The reporting of these statistics is telling. It acknowledges one trade-off, but still stops short of estimating the outcomes of interest. How costly is that evaluation? Is it just an instance of physician annoyance leading to some “alert fatigue,” or does it involve ordering costly tests? How many lives would be saved? Would there be side effects from the tests or the treatment? How expensive would the treatment be? Is 8 a reasonable number of “evaluations” to do? Is 109 reasonable?
Interestingly, the NNT statistics did not make it into the abstract. Instead, the less useful AUC statistic was elevated to the headline, perhaps because it seemed to the authors to be less tangled-up in protocols and therefore somehow more rigorous, objective and “scientific.”
Wong and colleagues’ stated conclusion was that medical professional organizations constructing national guidelines should be cognizant of the broad use of proprietary predictive models like the Epic ESM and make formal recommendations about their use. I strongly agree with that conclusion.

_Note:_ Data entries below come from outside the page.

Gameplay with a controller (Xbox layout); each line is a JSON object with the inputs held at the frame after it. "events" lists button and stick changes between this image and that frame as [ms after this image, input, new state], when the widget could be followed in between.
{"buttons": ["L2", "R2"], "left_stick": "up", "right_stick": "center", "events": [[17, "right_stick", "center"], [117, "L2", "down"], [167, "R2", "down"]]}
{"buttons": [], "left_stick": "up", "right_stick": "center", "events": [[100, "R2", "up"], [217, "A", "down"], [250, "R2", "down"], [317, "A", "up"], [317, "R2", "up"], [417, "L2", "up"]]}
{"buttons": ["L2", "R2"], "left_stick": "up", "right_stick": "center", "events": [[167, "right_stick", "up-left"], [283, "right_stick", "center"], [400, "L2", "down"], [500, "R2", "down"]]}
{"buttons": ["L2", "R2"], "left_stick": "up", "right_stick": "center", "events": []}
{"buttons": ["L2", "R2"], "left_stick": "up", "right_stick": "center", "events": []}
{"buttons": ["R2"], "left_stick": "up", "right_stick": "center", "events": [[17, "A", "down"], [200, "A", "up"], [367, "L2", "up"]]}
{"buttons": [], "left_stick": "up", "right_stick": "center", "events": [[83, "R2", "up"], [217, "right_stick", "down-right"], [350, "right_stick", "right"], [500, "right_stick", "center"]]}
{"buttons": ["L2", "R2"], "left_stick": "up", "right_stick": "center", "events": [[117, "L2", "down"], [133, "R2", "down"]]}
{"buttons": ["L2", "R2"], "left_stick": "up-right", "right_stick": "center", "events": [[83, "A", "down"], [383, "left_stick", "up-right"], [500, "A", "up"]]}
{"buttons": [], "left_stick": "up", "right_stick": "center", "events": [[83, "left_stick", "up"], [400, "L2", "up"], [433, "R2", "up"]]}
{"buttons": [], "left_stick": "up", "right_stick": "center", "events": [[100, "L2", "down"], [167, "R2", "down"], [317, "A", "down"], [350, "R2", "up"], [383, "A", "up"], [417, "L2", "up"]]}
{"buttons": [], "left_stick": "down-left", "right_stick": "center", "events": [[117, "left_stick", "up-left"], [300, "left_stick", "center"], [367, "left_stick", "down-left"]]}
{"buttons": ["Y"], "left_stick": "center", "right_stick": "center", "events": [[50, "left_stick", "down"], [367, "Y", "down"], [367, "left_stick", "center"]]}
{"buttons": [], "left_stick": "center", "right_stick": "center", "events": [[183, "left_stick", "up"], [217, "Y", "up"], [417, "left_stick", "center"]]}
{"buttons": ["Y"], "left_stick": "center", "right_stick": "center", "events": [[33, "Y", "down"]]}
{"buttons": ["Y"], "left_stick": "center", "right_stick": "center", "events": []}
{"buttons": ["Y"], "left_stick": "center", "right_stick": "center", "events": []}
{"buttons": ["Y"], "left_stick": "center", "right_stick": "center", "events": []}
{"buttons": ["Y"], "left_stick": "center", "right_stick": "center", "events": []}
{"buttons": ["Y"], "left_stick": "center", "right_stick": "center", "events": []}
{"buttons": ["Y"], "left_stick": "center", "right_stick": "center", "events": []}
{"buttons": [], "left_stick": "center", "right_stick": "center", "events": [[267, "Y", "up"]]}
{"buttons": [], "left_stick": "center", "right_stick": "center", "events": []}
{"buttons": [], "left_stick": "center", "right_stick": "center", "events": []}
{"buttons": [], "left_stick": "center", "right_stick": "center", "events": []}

I would add a second conclusion of my own; Peer reviewers for professional journals such as JAMA Internal Medicine should insist that published evaluations of predictive models include:
- Documentation to clarify one or more specific protocols utilizing the model (and “usual care”),
- Estimates of all the relevant outcomes thought to be materially different across the protocols, and
- Documentation of the assumption values used in the model generating the outcomes estimates.
In other words, stop publishing predictive model “validations.” Instead, insist that investigators finish the job and publish decision analytic models comparing clinical protocols, some of which may incorporate predictive models.